::: Texte de lecture :::

Récipiendaires du tout nouveau prix en faveur de l’engagement pour la communauté, qui leur sera remis le 3 juin lors de la cérémonie du Dies academicus, Consuelo et Nino Cananiello racontent leur parcours, qui accompagne l’UNIL depuis près d’un demi-siècle.
Mémoire vivante du campus de Dorigny, Nino Cananiello, restaurateur historique de l’UNIL, a vu grandir l’institution, en même temps qu’il la nourrit, depuis bientôt 50 ans. Arrivé en tant que casserolier en 1973 à l’âge de 16 ans, employé des frères Panigas, premiers occupants des lieux, il a gagné en expérience, en compagnie de sa femme Consuelo, jusqu’à devenir gérant. Le couple, qui se rencontre à l’UNIL en 1977, prendra sa retraite fin août. Au cœur de la Banane, Nino et Consuelo nous racontent leur histoire, et celle de l’Université de Lausanne, juste avant de recevoir un prix qui leur sera décerné lors du prochain Dies academicus, pour leur engagement envers la communauté universitaire.
Vous allez recevoir un prix pour votre engagement en faveur de la communauté UNIL. Qu’est-ce que cette distinction représente pour vous ?
Nino : Personnellement je suis très touché. Nous en sommes surpris et honorés. Cela nous va droit au cœur, à mon épouse et à moi-même.
Votre histoire commence en même temps que celle de l’UNIL à Dorigny. Comment cela s’est-il passé ?
N. : Nous sommes là depuis les premiers jours. Je suis sur le site de l’Université depuis le 16 janvier 1973. J’ai commencé au Collège propédeutique, l’actuel Amphipôle, dans les baraques en bois, sur le parking. Mon épouse en octobre 1977. À l’époque, nous travaillions pour les anciens propriétaires, les frères Panigas. Je me suis ensuite associé pour la création du Restaurant de Dorigny, en 1982. Jusque-là, nous étions basés à l’Internef, la première vraie cuisine construite à l’UNIL. Je m’occupais aussi des achats pour les cafétérias de l’Internef et du Collège propédeutique. Nous avons déménagé en 1982 avec la construction de la Banane. En 2001, les Panigas sont partis à la retraite, et j’ai repris les restaurants universitaires à la rentrée d’automne. Nous avons commencé avec un seul menu, le même pour tout le monde, avec un service à table. Le self est arrivé plus tard. Nous avons aussi commencé à développer la boulangerie et la pâtisserie, que nous produisons aujourd’hui à 99%, au cours de cette période.

:::

### Liste des activités
(1) Résumez l'entretien avec les Cananiello en deux phrases.
(2) Traduisez en anglais cette phrase de l'entretien avec les Cananiello : « Le couple, qui se rencontre à l’UNIL en 1977, prendra sa retraite fin août. »
(3) Reprenez l'entretien avec les Cananiello à partir de sa dernière phrase.

::: Enregistrements de données :::

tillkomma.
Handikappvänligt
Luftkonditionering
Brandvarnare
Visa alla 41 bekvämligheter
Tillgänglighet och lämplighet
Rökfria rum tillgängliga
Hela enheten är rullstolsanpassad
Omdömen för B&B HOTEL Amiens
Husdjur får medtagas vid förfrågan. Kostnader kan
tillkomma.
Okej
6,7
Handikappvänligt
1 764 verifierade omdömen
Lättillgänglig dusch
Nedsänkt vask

:::

### Réponses
(1) Consuelo et Nino Cananiello, dont le parcours accompagne l'UNIL depuis près d'un demi-siècle, recevront le 3 juin, lors du Dies academicus, un nouveau prix pour leur engagement envers la communauté universitaire. Arrivé en 1973 comme casserolier chez les frères Panigas, Nino a repris les restaurants universitaires en 2001, et le couple, qui s'est rencontré à l'UNIL en 1977, prendra sa retraite fin août.

(2) The couple, who met at UNIL in 1977, will retire at the end of August.

(3)
Vous connaissez l’UNIL depuis ses débuts, avec une présence à Dorigny depuis près de 50 ans. Qu’avez-vous eu envie de donner à ce campus ?
N. : Mon plaisir a toujours été de satisfaire les étudiants et les usagers en leur proposant des produits de qualité. Je l’ai toujours fait comme si c’était pour moi. Je ne veux pas donner aux autres ce que je n’aimerais pas que l’on me donne. Travailler avec des produits locaux a toujours fait partie de notre philosophie. Nous avons toujours travaillé avec les paysans de la région, avec un boucher d’Écublens à l’époque, aujourd’hui avec des partenaires de Lausanne, de Bremblens, des petits ou gros producteurs.
Consuelo : Nino y tient beaucoup, et il le dit encore aujourd’hui en cuisine. On donne à manger aux autres uniquement ce que nous mangeons nous-mêmes.
Vous proposez une cuisine à base de produits frais et locaux, tout en gardant votre identité. Est-ce important pour vous ?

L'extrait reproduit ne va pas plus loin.